Brief 1: Name every distinct username that posts in the forum thread about the Glock 22.

# glock 22 40cal



## powerstrokeman (Jul 31, 2011)

I just bought one today what would be a good ammo for all around use and grain bullet.thanks


----------



## MULLET HUNTER (Oct 3, 2007)

How much you asking for it?


----------



## powerstrokeman (Jul 31, 2011)

I just bought one today what would be a good ammo for all around use and grain bullet.thanks


----------



## MULLET HUNTER (Oct 3, 2007)

MULLET HUNTER said:


> How much you asking for it?


Umm, how much you asking for it? It is in the for sale section, just figured I could get a deal on it.....


----------



## Kenton (Nov 16, 2007)

Wirelessly posted (Matt)



MULLET HUNTER said:


> MULLET HUNTER said:
> 
> 
> > How much you asking for it?
> ...


Wow.... The level of sheer smart ass disrespect on this forum from selective members, is reduculous sometimes.


----------



## skullmount1988 (Dec 13, 2010)

Kenton said:


> Wirelessly posted (Matt)
> 
> 
> 
> Wow.... The level of sheer smart ass disrespect on this forum from selective members, is reduculous sometimes.


Kenton u sir are very correct SOME leo are pricks instead of just answering the man's ? or pointing him to the right section of the forum He has to be a smartass


----------



## MULLET HUNTER (Oct 3, 2007)

Kenton said:


> Wirelessly posted (Matt)
> 
> 
> 
> Wow.... The level of sheer smart ass disrespect on this forum from selective members, is reduculous sometimes.


I know Kenton, let's have a spelling contest... I'll go first "ridiculous" Some of the members spelling on this forum is "ridiculous"......... ridiculous :thumbsup:


----------



## irishoutlaw (Mar 9, 2012)

I guess if you have a 1000 posts or more you can say what ever you want. Most of the best posts on here are from new members anyway. If I write a ton of stupid posts ill have a thousand after awhile too.

Dataset items:
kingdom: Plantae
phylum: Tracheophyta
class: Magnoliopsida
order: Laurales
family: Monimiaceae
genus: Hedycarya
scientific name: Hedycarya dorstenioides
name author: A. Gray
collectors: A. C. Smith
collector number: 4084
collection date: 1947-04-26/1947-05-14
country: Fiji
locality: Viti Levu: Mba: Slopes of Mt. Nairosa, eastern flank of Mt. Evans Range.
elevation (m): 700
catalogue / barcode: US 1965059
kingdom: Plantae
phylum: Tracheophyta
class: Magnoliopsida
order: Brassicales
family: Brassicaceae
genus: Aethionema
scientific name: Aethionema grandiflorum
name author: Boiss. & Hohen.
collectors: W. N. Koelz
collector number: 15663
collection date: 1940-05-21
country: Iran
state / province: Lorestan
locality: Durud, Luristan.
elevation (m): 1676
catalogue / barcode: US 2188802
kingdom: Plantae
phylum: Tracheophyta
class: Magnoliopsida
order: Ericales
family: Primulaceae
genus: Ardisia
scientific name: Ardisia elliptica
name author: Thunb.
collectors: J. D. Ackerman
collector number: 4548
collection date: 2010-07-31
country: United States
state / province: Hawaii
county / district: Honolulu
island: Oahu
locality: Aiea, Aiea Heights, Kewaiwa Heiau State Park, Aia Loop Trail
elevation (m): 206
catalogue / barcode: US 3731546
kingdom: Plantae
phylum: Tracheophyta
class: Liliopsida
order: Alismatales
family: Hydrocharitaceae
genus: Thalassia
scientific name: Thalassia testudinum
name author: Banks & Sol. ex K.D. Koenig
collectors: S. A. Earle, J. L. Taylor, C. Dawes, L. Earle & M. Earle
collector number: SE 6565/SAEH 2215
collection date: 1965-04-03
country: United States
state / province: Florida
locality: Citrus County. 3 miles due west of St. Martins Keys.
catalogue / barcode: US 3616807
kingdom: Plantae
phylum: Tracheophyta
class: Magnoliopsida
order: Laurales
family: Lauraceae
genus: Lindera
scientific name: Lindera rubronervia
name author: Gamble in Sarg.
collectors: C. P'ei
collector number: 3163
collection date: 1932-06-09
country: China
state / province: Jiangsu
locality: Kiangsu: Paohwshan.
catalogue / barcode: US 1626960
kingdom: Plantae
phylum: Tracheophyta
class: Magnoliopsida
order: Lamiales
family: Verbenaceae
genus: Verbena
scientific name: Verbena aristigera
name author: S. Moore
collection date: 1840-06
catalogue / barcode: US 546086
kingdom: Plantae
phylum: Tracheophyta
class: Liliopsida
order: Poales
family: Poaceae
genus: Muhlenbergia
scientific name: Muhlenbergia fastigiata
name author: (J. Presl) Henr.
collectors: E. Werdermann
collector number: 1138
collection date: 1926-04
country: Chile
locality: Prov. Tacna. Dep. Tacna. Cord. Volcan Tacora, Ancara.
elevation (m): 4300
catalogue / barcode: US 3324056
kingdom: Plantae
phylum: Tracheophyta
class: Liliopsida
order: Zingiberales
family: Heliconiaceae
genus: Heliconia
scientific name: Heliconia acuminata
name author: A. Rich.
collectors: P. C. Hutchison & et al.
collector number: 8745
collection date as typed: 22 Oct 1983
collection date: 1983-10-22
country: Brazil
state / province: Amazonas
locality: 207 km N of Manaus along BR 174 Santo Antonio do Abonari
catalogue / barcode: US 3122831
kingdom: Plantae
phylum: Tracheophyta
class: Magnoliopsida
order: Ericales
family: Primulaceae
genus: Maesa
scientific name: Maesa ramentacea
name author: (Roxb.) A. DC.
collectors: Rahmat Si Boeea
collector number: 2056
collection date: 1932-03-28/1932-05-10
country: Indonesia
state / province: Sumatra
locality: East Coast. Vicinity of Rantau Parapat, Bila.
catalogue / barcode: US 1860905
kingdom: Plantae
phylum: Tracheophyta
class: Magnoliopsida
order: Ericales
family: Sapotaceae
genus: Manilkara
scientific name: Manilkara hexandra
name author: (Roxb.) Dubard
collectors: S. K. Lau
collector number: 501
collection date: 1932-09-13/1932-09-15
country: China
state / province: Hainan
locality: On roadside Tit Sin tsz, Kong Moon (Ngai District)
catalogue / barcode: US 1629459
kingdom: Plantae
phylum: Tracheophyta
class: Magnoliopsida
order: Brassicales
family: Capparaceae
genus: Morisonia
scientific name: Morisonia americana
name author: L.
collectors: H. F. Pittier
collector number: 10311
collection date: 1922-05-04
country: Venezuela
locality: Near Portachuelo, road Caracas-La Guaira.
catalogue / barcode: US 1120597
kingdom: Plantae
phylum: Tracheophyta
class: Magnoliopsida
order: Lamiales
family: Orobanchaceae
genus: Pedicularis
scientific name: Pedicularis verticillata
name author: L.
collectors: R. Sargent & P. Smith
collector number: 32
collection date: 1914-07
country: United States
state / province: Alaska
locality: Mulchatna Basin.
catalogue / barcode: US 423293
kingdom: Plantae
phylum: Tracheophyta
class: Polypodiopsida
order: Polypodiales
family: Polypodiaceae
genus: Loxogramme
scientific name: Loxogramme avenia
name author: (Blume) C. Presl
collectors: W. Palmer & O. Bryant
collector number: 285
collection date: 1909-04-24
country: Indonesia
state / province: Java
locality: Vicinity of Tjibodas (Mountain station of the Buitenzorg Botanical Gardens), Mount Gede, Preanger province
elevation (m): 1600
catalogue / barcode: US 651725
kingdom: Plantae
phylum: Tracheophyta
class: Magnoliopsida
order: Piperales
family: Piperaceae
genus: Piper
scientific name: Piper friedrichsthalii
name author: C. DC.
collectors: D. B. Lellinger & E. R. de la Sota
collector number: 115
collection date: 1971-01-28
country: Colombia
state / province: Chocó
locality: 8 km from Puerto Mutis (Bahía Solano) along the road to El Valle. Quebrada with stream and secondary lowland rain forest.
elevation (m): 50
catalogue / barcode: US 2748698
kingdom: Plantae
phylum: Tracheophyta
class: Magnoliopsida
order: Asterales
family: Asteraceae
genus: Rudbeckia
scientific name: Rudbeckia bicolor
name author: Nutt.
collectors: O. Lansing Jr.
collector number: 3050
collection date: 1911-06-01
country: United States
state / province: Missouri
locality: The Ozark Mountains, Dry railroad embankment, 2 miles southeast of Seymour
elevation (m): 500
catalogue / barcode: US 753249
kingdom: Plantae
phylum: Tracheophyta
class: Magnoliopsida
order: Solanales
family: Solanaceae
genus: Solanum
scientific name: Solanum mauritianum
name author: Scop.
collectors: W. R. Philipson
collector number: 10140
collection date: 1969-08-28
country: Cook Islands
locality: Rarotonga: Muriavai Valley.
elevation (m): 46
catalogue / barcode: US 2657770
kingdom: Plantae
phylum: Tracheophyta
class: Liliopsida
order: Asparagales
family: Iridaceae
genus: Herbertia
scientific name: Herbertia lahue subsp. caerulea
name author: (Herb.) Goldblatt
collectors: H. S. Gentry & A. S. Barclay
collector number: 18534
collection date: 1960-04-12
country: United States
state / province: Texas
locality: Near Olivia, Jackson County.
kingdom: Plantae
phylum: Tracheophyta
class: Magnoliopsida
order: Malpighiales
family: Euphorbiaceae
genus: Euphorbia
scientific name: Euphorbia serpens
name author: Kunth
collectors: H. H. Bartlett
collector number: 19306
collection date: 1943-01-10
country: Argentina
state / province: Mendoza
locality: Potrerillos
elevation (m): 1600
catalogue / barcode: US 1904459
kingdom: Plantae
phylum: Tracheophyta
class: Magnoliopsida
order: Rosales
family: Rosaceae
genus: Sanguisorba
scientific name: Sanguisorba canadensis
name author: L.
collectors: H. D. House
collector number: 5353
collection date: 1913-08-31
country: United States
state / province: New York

Brief 2: Please express the dried botanical specimen rows, covering the stretch from the start of those rows through the row containing "catalogue / barcode: US 1626960", as a two-column CSV with the headers field and value. Give one line for each row and put its field and value each in one quoted field, with line breaks turned into spaces.

Worked solution 1: powerstrokeman, MULLET HUNTER, Kenton, skullmount1988, irishoutlaw

Worked solution 2:
field,value
"kingdom:","Plantae"
"phylum:","Tracheophyta"
"class:","Magnoliopsida"
"order:","Laurales"
"family:","Monimiaceae"
"genus:","Hedycarya"
"scientific name:","Hedycarya dorstenioides"
"name author:","A. Gray"
"collectors:","A. C. Smith"
"collector number:","4084"
"collection date:","1947-04-26/1947-05-14"
"country:","Fiji"
"locality:","Viti Levu: Mba: Slopes of Mt. Nairosa, eastern flank of Mt. Evans Range."
"elevation (m):","700"
"catalogue / barcode:","US 1965059"
"kingdom:","Plantae"
"phylum:","Tracheophyta"
"class:","Magnoliopsida"
"order:","Brassicales"
"family:","Brassicaceae"
"genus:","Aethionema"
"scientific name:","Aethionema grandiflorum"
"name author:","Boiss. & Hohen."
"collectors:","W. N. Koelz"
"collector number:","15663"
"collection date:","1940-05-21"
"country:","Iran"
"state / province:","Lorestan"
"locality:","Durud, Luristan."
"elevation (m):","1676"
"catalogue / barcode:","US 2188802"
"kingdom:","Plantae"
"phylum:","Tracheophyta"
"class:","Magnoliopsida"
"order:","Ericales"
"family:","Primulaceae"
"genus:","Ardisia"
"scientific name:","Ardisia elliptica"
"name author:","Thunb."
"collectors:","J. D. Ackerman"
"collector number:","4548"
"collection date:","2010-07-31"
"country:","United States"
"state / province:","Hawaii"
"county / district:","Honolulu"
"island:","Oahu"
"locality:","Aiea, Aiea Heights, Kewaiwa Heiau State Park, Aia Loop Trail"
"elevation (m):","206"
"catalogue / barcode:","US 3731546"
"kingdom:","Plantae"
"phylum:","Tracheophyta"
"class:","Liliopsida"
"order:","Alismatales"
"family:","Hydrocharitaceae"
"genus:","Thalassia"
"scientific name:","Thalassia testudinum"
"name author:","Banks & Sol. ex K.D. Koenig"
"collectors:","S. A. Earle, J. L. Taylor, C. Dawes, L. Earle & M. Earle"
"collector number:","SE 6565/SAEH 2215"
"collection date:","1965-04-03"
"country:","United States"
"state / province:","Florida"
"locality:","Citrus County. 3 miles due west of St. Martins Keys."
"catalogue / barcode:","US 3616807"
"kingdom:","Plantae"
"phylum:","Tracheophyta"
"class:","Magnoliopsida"
"order:","Laurales"
"family:","Lauraceae"
"genus:","Lindera"
"scientific name:","Lindera rubronervia"
"name author:","Gamble in Sarg."
"collectors:","C. P'ei"
"collector number:","3163"
"collection date:","1932-06-09"
"country:","China"
"state / province:","Jiangsu"
"locality:","Kiangsu: Paohwshan."
"catalogue / barcode:","US 1626960"